Nth expression for the following:6,11,17,24,32.....

41 it goes up a number each time

The numbers represent the following sequence

n........1...2...3...4...4...
.........6..11..17..24..32...
1st diff...5...6...7...8
2nd dif......1...1...1

With the 2nd differences equal to 1, the general form of the equation defining the Nth term is a quadratic of the form N = an^2 + bn + c. Using the given data we can write

1 + b + c = 6
4a + 2b + c = 11
9a + 3b + c = 17

Solving yields a = 1/2, b 7/2 and c = 2 making the general expression for the Nth term N = (n^2 + 7n + 4)/2.

Thus, the sequence continues as
6, 11, 17, 24, 32, 41, 51, 62, 74...

To find the expression for the given sequence, we can observe the pattern between the numbers.

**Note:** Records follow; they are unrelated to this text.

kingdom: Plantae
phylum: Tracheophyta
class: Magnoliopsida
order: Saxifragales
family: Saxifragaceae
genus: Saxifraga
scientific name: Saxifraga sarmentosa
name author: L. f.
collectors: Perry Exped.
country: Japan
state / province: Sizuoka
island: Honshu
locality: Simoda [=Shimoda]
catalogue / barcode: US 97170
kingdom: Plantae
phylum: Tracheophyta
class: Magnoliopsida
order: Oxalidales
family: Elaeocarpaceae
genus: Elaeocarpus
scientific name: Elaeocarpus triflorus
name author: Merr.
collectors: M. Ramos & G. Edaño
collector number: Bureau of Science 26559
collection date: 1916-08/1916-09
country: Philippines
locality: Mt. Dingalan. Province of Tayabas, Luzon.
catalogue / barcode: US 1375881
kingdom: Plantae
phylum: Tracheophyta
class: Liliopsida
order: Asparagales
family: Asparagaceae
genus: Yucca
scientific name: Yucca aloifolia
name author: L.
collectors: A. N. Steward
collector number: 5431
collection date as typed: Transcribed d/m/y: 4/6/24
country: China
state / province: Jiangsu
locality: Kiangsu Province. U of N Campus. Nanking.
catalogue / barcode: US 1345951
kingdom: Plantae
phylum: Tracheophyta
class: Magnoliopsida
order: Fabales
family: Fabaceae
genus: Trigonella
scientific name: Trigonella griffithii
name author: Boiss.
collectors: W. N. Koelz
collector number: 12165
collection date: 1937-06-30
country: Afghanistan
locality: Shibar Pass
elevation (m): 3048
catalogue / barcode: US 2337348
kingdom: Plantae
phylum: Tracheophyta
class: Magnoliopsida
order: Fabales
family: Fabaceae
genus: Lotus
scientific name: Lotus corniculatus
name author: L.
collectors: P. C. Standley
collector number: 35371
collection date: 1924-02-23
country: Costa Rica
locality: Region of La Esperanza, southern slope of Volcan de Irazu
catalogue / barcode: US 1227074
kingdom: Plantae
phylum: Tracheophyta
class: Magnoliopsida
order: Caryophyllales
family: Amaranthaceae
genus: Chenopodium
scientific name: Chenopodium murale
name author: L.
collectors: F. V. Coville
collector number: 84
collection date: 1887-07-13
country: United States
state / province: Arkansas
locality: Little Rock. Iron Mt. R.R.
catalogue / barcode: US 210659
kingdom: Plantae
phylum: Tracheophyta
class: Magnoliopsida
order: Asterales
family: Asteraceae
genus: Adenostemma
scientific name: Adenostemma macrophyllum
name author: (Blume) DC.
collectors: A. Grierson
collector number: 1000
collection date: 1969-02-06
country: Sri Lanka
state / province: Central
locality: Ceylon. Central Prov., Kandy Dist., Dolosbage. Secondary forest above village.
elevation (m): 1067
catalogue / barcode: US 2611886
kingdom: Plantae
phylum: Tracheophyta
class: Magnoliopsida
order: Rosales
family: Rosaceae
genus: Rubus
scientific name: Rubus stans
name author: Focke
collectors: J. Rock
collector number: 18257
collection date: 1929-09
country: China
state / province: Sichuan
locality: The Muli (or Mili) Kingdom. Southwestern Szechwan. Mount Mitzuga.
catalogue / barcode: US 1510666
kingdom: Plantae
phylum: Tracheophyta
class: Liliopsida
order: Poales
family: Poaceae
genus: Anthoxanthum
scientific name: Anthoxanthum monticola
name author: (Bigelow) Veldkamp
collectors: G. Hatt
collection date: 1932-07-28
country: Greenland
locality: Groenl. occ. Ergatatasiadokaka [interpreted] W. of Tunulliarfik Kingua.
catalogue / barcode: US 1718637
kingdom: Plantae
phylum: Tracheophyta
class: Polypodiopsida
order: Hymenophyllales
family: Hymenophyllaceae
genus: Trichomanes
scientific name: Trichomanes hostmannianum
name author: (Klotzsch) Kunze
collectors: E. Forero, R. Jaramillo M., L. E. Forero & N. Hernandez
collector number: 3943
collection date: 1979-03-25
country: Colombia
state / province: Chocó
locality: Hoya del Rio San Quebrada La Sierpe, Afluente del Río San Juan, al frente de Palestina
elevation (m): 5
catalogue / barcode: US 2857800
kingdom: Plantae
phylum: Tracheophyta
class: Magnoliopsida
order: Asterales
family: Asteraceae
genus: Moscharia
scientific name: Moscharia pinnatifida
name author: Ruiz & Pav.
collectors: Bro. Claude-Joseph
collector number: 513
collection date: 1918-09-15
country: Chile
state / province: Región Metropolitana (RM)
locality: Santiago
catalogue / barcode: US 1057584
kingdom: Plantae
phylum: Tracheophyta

Looking closely, we can see that each number in the sequence is obtained by increasing the previous number by a specific amount. Let's find this pattern step by step:

1st term: 6
2nd term: 11 (6 + 5)
3rd term: 17 (11 + 6)
4th term: 24 (17 + 7)
5th term: 32 (24 + 8)

From the differences between the terms, we can see that the pattern is as follows:

1st term: 6
2nd term: 11 (6 + 5)
3rd term: 17 (11 + 6)
4th term: 24 (17 + 7)
5th term: 32 (24 + 8)

By observing the pattern, we can see that the difference between consecutive terms is increasing by 1 with each term.

Now, to find the expression for the nth term, let's derive a general formula using the difference pattern.

Let's call the first term in the sequence "a" and the common difference between consecutive terms "d".

The general formula for this arithmetic sequence is:
nth term = a + (n - 1)d

In this case, the first term is 6 and the common difference is increasing by 1 with each term.

Therefore, the formula for the nth term of the given sequence is:
nth term = 6 + (n - 1)1

Simplifying this equation, we get:
nth term = 6 + n - 1
nth term = n + 5

So, the expression for the given sequence is nth term = n + 5.